Der Bösewicht Ezekiel Sims (Tahar Rahim) kann ebenfalls in die Zukunft sehen. Er ermordete, weil er an eine seltene Spinnenart gelangen wollte, 1973 in Peru im Amazonas Cassies hochschwangere Mutter. Die eingeborenen, plötzlich aus den Bäumen kommenden Spinnenmenschen versuchen die Mutter und ihr noch ungeborenes Kind zu retten. Sie können allerdings nur Cassie retten.

Heute, also 2003, hat der in New York lebende Ezekiel einen wiederkehrenden Alptraum. Er sieht, wie er irgendwann in der Zukunft von drei maskierten Frauen getötet wird. Er will sie töten, bevor sie ihn töten. Dafür muss er sie zuerst finden. Benutzen tut er die damals moderne Überwachungstechnik, auf die er mit gestohlener NSA-Software zugreifen kann.

Als Cassie in einer ihrer Visionen sieht, wie Spinnenmann Ezekiel in einer U-Bahn die Teenager Julia Cornwall (Sydney Sweeney), Mattie Franklin (Celeste O’Connor) und Anya Corazon (Isabela Merced), umbringt, will sie sie retten. Erschwert wird ihre Mission dadurch, dass Ezekiel über Spinnen-Superkräfte verfügt, Julia, Mattie und Anya sind in dem Moment (und während des gesamten Films) nur normale Teenager ohne irgendwelche Superkräfte. Sie verfügen noch nicht einmal über die Teenager-Superkraft, alle Erwachsenen unglaublich zu nerven. Sie sind sehr ruhig, folgsam, einsichtig und halten sich fast immer an Cassies Anweisungen. Und Cassie verfügt nur über die manchmal vorhandene Gabe, in die Zukunft sehen zu können. Das erlaubt der erfahrenen TV-Regisseurin SJ Clarkson in ihrem Spielfilmdebüt, eine Szene mehrmals mit kleinen Variationen zu zeigen.

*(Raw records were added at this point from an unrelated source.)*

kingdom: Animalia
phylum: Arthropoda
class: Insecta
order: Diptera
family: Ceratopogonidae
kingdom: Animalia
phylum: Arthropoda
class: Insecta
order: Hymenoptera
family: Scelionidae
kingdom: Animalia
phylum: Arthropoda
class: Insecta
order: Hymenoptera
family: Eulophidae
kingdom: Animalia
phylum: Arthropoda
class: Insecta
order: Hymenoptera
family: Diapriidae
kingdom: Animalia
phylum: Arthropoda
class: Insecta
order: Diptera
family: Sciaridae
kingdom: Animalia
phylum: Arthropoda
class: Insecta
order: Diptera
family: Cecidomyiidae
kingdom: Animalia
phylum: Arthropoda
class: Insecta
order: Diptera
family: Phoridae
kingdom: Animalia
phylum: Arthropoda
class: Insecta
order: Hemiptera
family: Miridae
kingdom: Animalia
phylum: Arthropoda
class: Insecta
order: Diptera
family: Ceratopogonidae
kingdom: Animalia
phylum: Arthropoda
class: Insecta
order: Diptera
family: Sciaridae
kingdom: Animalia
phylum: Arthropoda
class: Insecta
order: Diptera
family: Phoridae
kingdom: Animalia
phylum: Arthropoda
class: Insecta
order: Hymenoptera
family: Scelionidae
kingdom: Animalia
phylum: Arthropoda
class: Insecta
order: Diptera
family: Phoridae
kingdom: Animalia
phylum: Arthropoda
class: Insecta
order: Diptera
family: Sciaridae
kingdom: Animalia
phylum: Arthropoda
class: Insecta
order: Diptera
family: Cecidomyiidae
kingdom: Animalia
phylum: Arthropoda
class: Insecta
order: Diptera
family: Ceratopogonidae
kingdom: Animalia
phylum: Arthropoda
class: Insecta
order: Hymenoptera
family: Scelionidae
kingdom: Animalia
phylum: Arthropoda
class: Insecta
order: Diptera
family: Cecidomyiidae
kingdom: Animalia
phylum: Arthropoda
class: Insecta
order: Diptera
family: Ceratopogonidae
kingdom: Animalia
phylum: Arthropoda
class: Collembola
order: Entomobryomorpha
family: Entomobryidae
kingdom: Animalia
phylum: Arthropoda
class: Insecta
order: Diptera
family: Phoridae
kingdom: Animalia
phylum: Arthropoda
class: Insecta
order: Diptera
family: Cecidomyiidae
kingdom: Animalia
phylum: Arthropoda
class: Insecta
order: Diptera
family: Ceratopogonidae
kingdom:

Diese weitgehende Abwesenheit von irgendwelchen Superkräften erspart uns langwierige Trainings-Montagen, in denen der Superheld seine Kräfte kennen lernt, und macht aus dem angekündigten Superheldenfilm einen eher gewöhnlichen Thriller, in dem der Bösewicht einige Menschen umbringen will und die Heldin das verhindern will.

Für eine Superhelden-Origin-Story ist das schon ein ungewöhnlicher Ansatz. Am Endergebnis ändert das nichts: „Madame Web“ ist ein erstaunlich anspruchsloser Film, der eher an einen TV-Film, bei dem alle nur wegen des Geldes dabei waren, erinnert. Die Schauspieler sind zwar anwesend, aber niemand hinterlässt einen bleibenden Eindruck. Die Dialoge sind zweckdienliche Erklärdialoge, die dann für die Story unwichtig sind. Und die Filmstory wirkt immer so, als habe man nur Teile des Drehbuchs verfilmt. Da fehlen immer wieder Szenen, die die gezeigten Szenen wirkungsvoller machen würden. So sehen wir, zum Beispiel, nicht, wie Cassies Kollegen versuchen, sie aus dem Wasser zu retten. In dem einen Moment ist sie in dem in das Wasser fallendem Auto. Dann ist sie unter Wasser in einer Quasi-Traumsequenz und danach ist sie gerettet und reanimiert. In einer anderen Szene, ebenfalls vom Filmanfang, rast Cassie mit Blaulicht durch die Stadt. Aber warum sie sich so beeilt, wissen wir nicht. Denn wir wissen nichts über den Patienten, den sie befördert. Und ihr Kollege/Freund Ben Parker (Adam Scott; ja, wir können hier eine kleine Verbindung zu Spider-Man erahnen) agiert betont entspannt im hinteren Teil des Rettungswagen. Andere Szenen werden später nicht fortgeführt. Sie bleiben in der Luft hängen. Dafür benutzt Cassie, entgegen jeder Vernunft, während des gesamten Films ein von ihr geklautes und ramponiertes Taxi. Denn zu dem Zeitpunkt wird bereits nach ihr gefahndet und auch nach dem Taxi sollte gesucht werden. Die wenigen Actionszenen versumpfen im erwartbaren CGI-Overkill.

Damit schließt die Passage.